Проклятие свитера для бойфренда (Окан) - страница 90

Но не внешний вид сумки вызывал усмешки моих одноклассников и доброжелательные улыбки учителей, а ее содержимое. Внутри я хранила разные книги, около шести или семи за раз, и потому, как только закачивала читать одну, было из чего выбрать следующую. Откуда мне знать, что захочется почитать через час, через два часа, за весь школьный день? Что, если финал книги, которой я дышала в настоящий момент, имел такой удивительный поворот, что вдохновил меня на перемены «здесь и сейчас»? Что, если по дороге домой мне захочется почитать детектив, а не фэнтези?

Даже в возрасте восьми лет мне была ненавистна мысль об ограничениях, невозможности самостоятельно решать, чего же я хочу в будущем?

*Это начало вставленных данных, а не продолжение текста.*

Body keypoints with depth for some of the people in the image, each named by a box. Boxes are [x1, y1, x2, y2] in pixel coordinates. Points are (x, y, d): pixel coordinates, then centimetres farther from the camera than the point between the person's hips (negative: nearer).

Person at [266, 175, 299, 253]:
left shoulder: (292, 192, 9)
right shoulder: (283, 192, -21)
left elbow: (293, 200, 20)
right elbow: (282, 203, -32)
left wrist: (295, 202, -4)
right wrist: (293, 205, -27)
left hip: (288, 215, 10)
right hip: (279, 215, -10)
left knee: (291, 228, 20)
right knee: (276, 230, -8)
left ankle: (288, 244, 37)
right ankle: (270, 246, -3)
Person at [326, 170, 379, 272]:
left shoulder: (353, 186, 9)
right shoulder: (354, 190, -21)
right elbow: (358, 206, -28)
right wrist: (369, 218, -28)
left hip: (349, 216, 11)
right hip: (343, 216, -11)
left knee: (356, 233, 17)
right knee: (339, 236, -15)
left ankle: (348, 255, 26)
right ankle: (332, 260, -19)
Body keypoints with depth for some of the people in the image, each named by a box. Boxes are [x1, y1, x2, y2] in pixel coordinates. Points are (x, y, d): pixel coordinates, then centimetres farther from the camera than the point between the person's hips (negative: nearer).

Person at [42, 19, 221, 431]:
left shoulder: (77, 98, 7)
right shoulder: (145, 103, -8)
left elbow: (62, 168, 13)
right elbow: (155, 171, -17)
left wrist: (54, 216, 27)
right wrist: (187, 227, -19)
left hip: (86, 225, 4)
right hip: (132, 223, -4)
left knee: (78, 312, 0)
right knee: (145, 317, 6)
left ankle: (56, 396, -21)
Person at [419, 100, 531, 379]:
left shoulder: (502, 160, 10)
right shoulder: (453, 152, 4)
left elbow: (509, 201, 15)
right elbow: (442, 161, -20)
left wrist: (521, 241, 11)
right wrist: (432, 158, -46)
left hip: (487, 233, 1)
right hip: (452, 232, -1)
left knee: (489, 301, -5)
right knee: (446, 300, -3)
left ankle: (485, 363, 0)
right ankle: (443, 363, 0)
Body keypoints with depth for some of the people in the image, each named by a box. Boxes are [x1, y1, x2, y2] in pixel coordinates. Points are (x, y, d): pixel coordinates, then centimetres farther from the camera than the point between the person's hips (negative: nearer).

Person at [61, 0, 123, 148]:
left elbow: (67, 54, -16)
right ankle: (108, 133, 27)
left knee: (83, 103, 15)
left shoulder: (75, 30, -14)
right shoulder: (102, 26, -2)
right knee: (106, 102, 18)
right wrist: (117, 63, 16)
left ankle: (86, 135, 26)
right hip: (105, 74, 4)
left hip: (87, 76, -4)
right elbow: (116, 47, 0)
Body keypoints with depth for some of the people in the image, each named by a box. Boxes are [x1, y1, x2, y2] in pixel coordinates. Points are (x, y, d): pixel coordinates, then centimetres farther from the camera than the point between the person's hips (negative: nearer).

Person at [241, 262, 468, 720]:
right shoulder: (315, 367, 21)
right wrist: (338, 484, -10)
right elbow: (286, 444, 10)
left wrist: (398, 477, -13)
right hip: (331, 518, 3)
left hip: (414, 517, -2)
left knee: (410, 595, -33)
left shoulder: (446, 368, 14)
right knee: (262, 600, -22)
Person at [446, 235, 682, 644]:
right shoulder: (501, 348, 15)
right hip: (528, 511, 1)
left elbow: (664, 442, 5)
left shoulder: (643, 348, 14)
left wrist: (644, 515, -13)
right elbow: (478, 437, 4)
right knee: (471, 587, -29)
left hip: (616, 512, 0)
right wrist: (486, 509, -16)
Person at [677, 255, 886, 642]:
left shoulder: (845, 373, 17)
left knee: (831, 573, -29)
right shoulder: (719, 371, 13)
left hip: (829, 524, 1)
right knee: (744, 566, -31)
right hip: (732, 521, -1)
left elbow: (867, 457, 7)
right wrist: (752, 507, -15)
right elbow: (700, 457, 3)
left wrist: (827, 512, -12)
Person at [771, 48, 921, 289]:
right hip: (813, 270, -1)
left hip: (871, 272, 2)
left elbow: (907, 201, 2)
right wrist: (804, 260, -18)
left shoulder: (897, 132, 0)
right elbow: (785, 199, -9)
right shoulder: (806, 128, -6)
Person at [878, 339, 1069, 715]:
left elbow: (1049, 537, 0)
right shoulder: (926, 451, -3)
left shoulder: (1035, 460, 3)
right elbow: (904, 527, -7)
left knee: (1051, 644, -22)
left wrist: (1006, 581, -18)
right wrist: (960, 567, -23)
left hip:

Время от времени я расчищала в сумке место для вязания. Мне нравилось вязать, когда мы сидели кружком вокруг учителя, а он читал книги вслух. Руками делать все равно ничего не нужно, логически рассуждала я, так почему бы не позволить им делать то, что они хотят, пока мозг занят восприятием текста? Некоторые, например, мой чудесный учитель в пятом классе, с этим мирились, но не все; в третьем классе помощник учителя вызвал меня перед всем классом и приказал все убрать, потому что я должна была сосредоточиться на уроке. Мои щеки пылали, я думала только о том, как бы убежать из класса, но осталась, где была, и просто запихала свою пряжу глубоко в сумку.

Я не знала, будучи ребенком, смертельно боящимся нарваться на неприятности, как объяснить, что вязание наполовину готового шарфа помогало лучше сосредоточиться. Петельки удерживали меня от беспокойного ерзанья, от грызения ногтей, от накручивания прядей волос на палец и смотрения на часы. Они удерживали меня от рисования закорючек в блокнотах и на полях библиотечных книг. И, конечно же, они удерживали меня от того, чтобы взять книжку потоньше, из тех, что я с собой таскала, и вложить ее в учебник, что обычно и делала, когда заканчивала учить отрывок из урока, на котором и нужно было сосредоточиться. В моей сумке хранилось полдюжины крошечных обещаний, что мне никогда не будет скучно, что меня всегда поймут, даже когда тягомотина и дразнилки в школе слишком уж донимали.

Больше никто не высмеивает мои очки, в моей сумке теперь гораздо больше вещей, чем просто романы, но служит она той же самой цели.

Это гарантия. Это значит, что неважно, на сколько застрянет метро там, под землей, неважно, насколько скучным или напряженным будет рабочее совещание, я все еще могу найти способ направить энергию в нужное русло. Вот интересно, как живут те, у кого нет сумки? В основном, кажется, это мужчины: они входят и выходят из метро – руки расфасованы по карманам, наушники угнездились на черепушках, их ничто не тяготит, кроме крошечных суперкомпьютеров, которые они зажимают плечом, словно голуби птенчиков (и которые, неизменно, не имеют чехла). Не знаю, завидую ли я или жалею этих людей, таких необремененных, но и таких неподготовленных. Невозмутимых, быть может. Неотягощенных. Я редко хожу без сумки – возвращаясь из прачечной, может быть, или с пробежки, которая превратилась в прогулку, – и чувствую себя подозрительно легко. Но эта легкость имеет свой собственный вес, свои заботы; она так же приятна и все же так же противна, как в тот раз, когда мне сняли брекеты, и я впервые провела языком по своим освобожденным зубам.